Investing.com – The U.S. dollar strengthened Tuesday ahead of key retail sales data and speeches by Federal Reserve officials as investors sought clues to better gauge the timing and pace of interest rate cuts.
At 04:20 ET (08:20 GMT), the dollar index, which tracks the greenback against a basket of six other currencies, was trading 0.2% higher at 105.125, but still below Friday’s 1.5-month high of 105.80. .
Dollar trading is volatile
The U.S. currency was volatile last week, helped by cooling inflation readings, but was then supported by the Federal Reserve, which confined the number of cuts expected for this year to just one from three in March.
As investors try to determine when the Federal Reserve will start cutting interest rates, they will be watching May retail sales data, which will be released later in the session.
Economists expect growth of 0.3% after being unexpectedly stable in April.
Speeches by several Fed officials throughout the week will also be compelling.
The Philadelphia Fed president indicated Monday that investors should probably expect only one rate cut this year.
“If everything turns out as expected, I think one rate cut would be appropriate by the end of the year,” Harker said, after presenting his view that he sees slowing, but above-trend economic growth and a moderate boost in the unemployment rate, and “a long slippage back to the inflation target as a base case.
Euro stabilizes after politically inspired losses
fell 0.1% to 1.0724, with the euro stabilizing to some extent after keen losses last week in the wake of political turmoil following the rise of far-right parties in the European Parliament elections and the announcement of early elections in France.

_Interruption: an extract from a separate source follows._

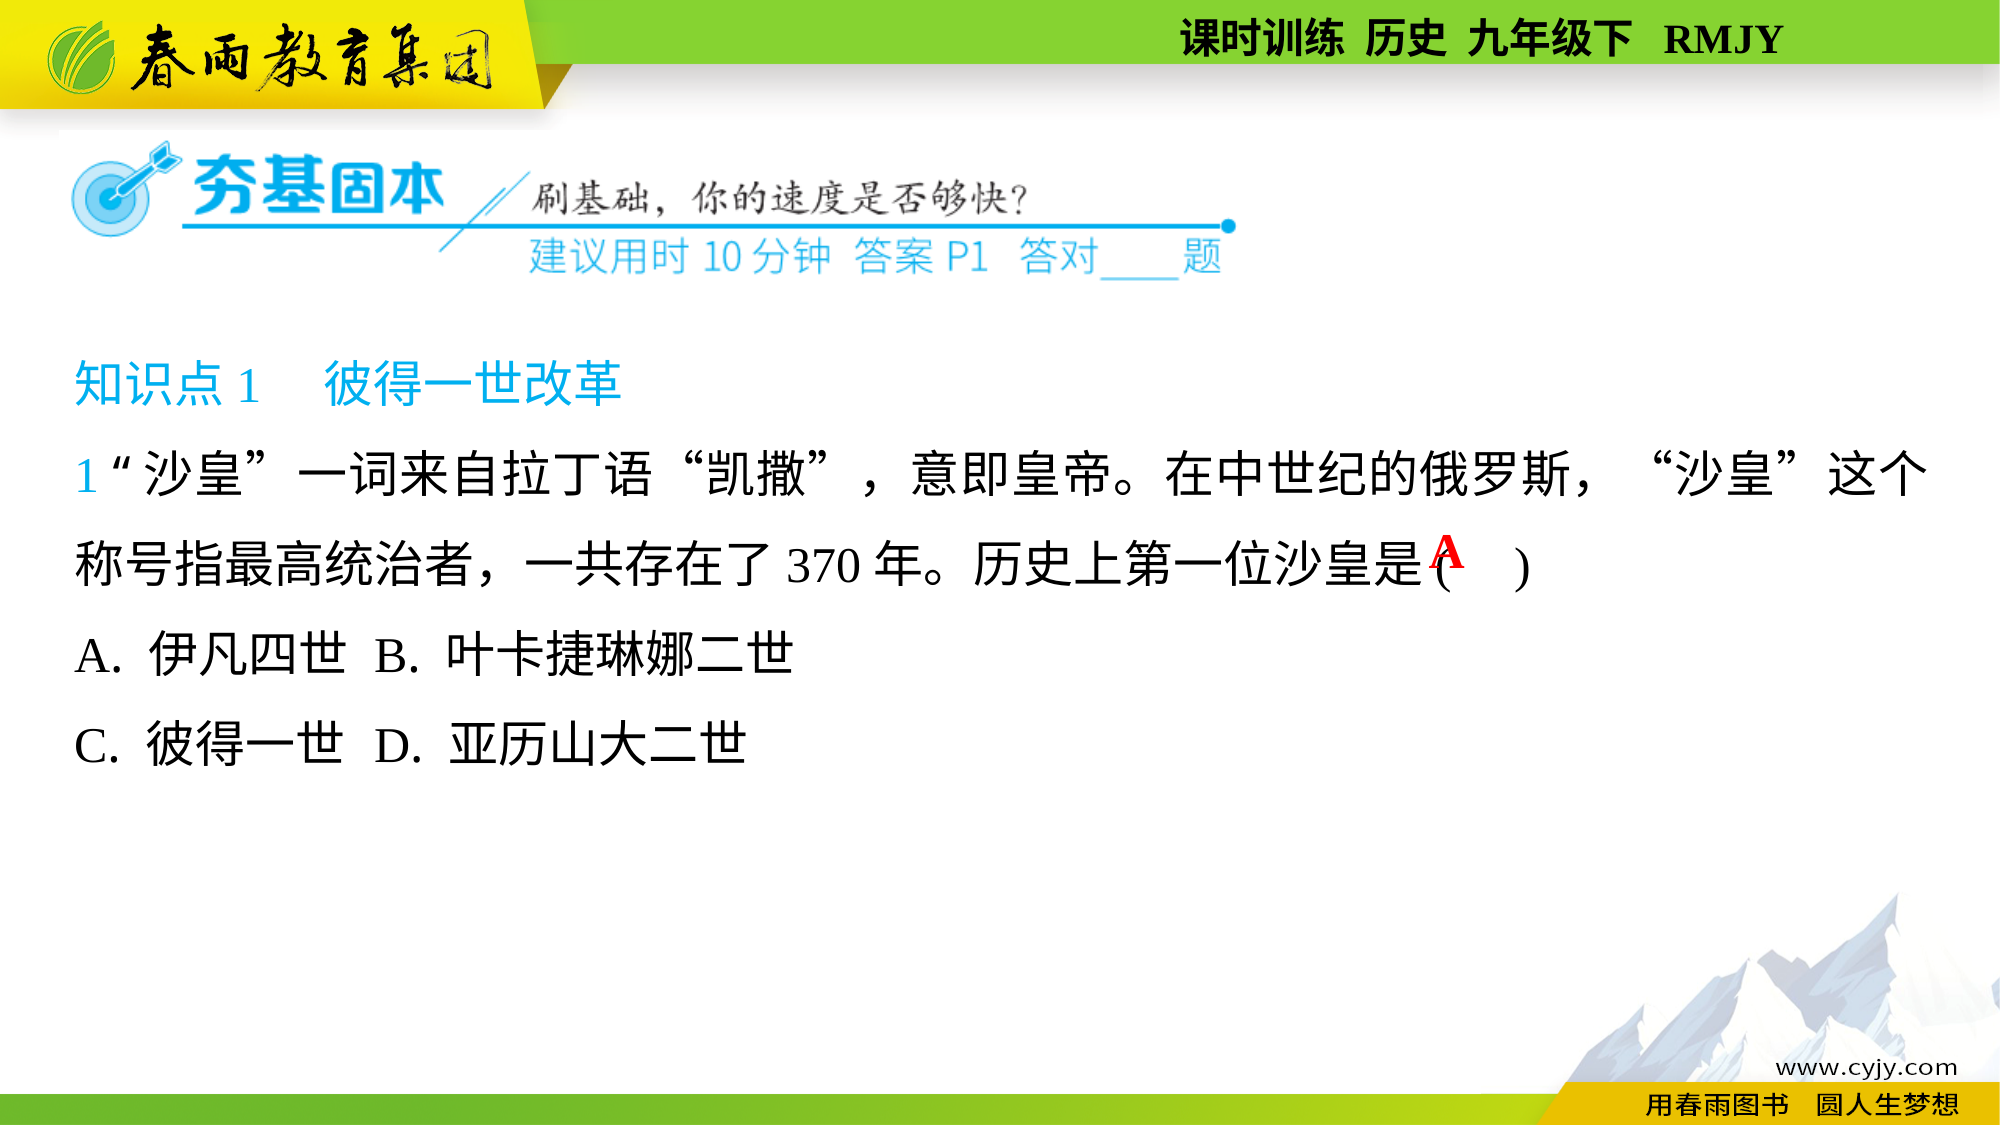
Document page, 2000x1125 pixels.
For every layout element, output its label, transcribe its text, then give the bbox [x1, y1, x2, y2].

text_box A [1413, 511, 1480, 587]
list 知识点1 彼得一世改革 1 “沙皇”一词来自拉丁语“凯撒”，意即皇帝。在中世纪的俄罗斯，“沙皇”这个称号指最高统治者，一共存在了370年。历史上第一位沙皇是( ) A. 伊凡四世 B. 叶卡捷琳娜二世 C. 彼得一世 D. 亚历山大二世 [59, 314, 1944, 785]
picture [0, 0, 2000, 1125]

“The swings in option positioning and the undervaluation of EUR/USD suggest that if markets were to reduce the political risk premium, there would be significant room for the pair to recover,” ING analysts said in a note.

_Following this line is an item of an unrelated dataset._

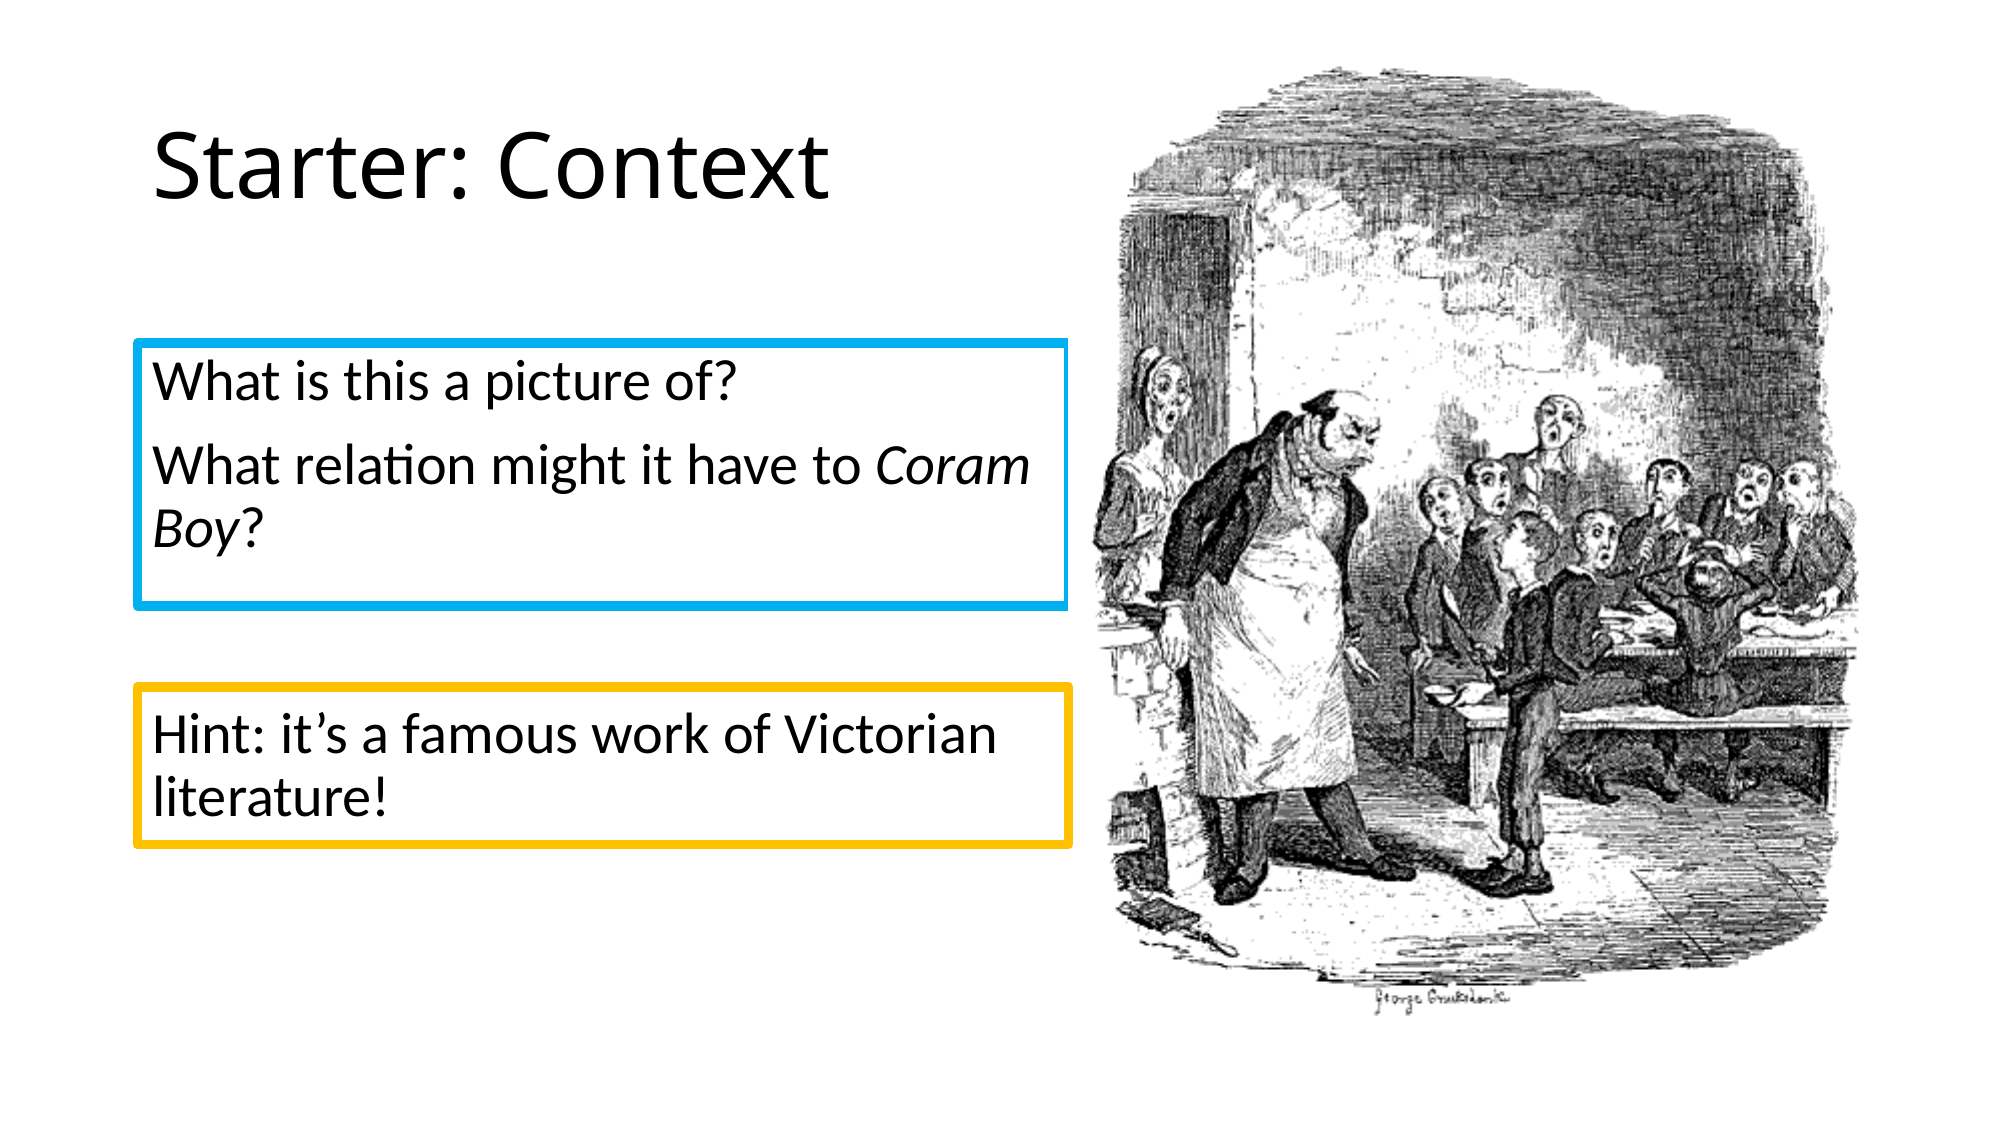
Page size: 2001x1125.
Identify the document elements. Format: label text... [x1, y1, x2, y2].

“However, we doubt whether this can happen before the first round of parliamentary voting in France on June 30, and the euro should lag behind in terms of negative dynamics against the dollar.”

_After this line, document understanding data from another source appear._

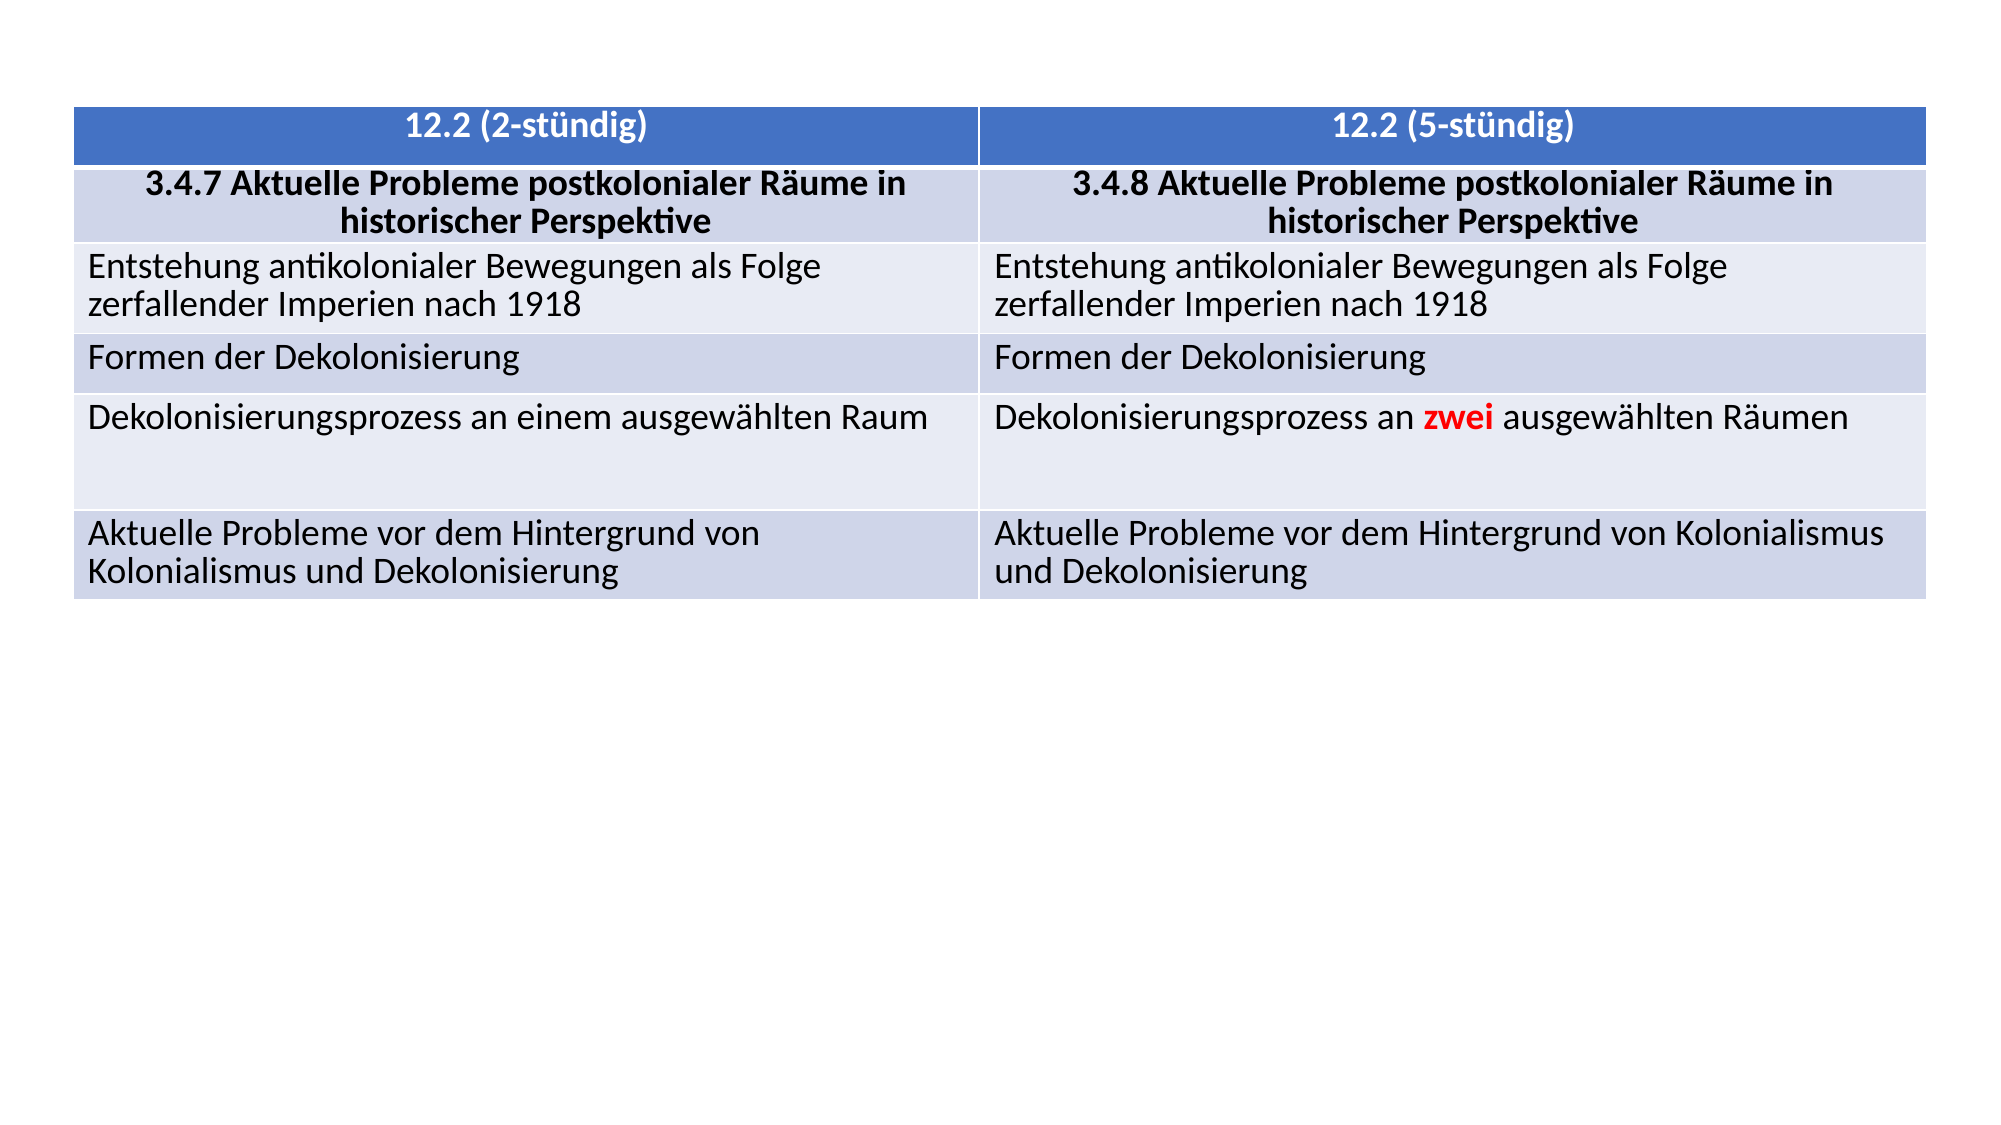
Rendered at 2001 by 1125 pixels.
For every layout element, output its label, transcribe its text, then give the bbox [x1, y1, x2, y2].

table_cell Dekolonisierungsprozess an zwei ausgewählten Räumen [980, 395, 1926, 509]
table_cell 3.4.7 Aktuelle Probleme postkolonialer Räume in historischer Perspektive [74, 170, 978, 242]
table_cell Entstehung antikolonialer Bewegungen als Folge zerfallender Imperien nach 1918 [980, 244, 1926, 333]
table_cell Formen der Dekolonisierung [980, 334, 1926, 393]
table_cell Dekolonisierungsprozess an einem ausgewählten Raum [74, 395, 978, 509]
table_cell 3.4.8 Aktuelle Probleme postkolonialer Räume in historischer Perspektive [980, 170, 1926, 242]
table_cell Aktuelle Probleme vor dem Hintergrund von Kolonialismus und Dekolonisierung [74, 511, 978, 599]
table_cell Formen der Dekolonisierung [74, 334, 978, 393]
table_header 12.2 (5-stündig) [980, 107, 1926, 165]
table_header 12.2 (2-stündig) [74, 107, 978, 165]
table_cell Aktuelle Probleme vor dem Hintergrund von Kolonialismus und Dekolonisierung [980, 511, 1926, 599]
table_cell Entstehung antikolonialer Bewegungen als Folge zerfallender Imperien nach 1918 [74, 244, 978, 333]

The final May reading for the euro zone will be released later in the session and the annual figure is expected to be confirmed at 2.6%, up from 2.4% the previous month.
fell 0.2% to 1.2679 ahead of the release of the UK May CPI on Wednesday and the Bank of England’s policy meeting the following day.
The bank’s interest rate is expected to fall to its 2% target for the first time in almost three years, but core inflation is expected to remain above 3%.
It is likely to leave interest rates unchanged, with markets currently pricing in about a 40% chance of a quarter-point move in August and a 70% chance in September.
Australia stable after RBA keeps interest rates on hold
In Asia, shares rose 0.3% to 158.16, with the yen still feeble after rates were kept unchanged last week. It said it would only give clear signals about its plans to start tapering bond purchases at its July meeting.
quotes were unchanged at 7.2561 while falling slightly to 0.6611, unfazed by the Reserve Bank of Australia’s expectation that rates would remain unchanged on Tuesday.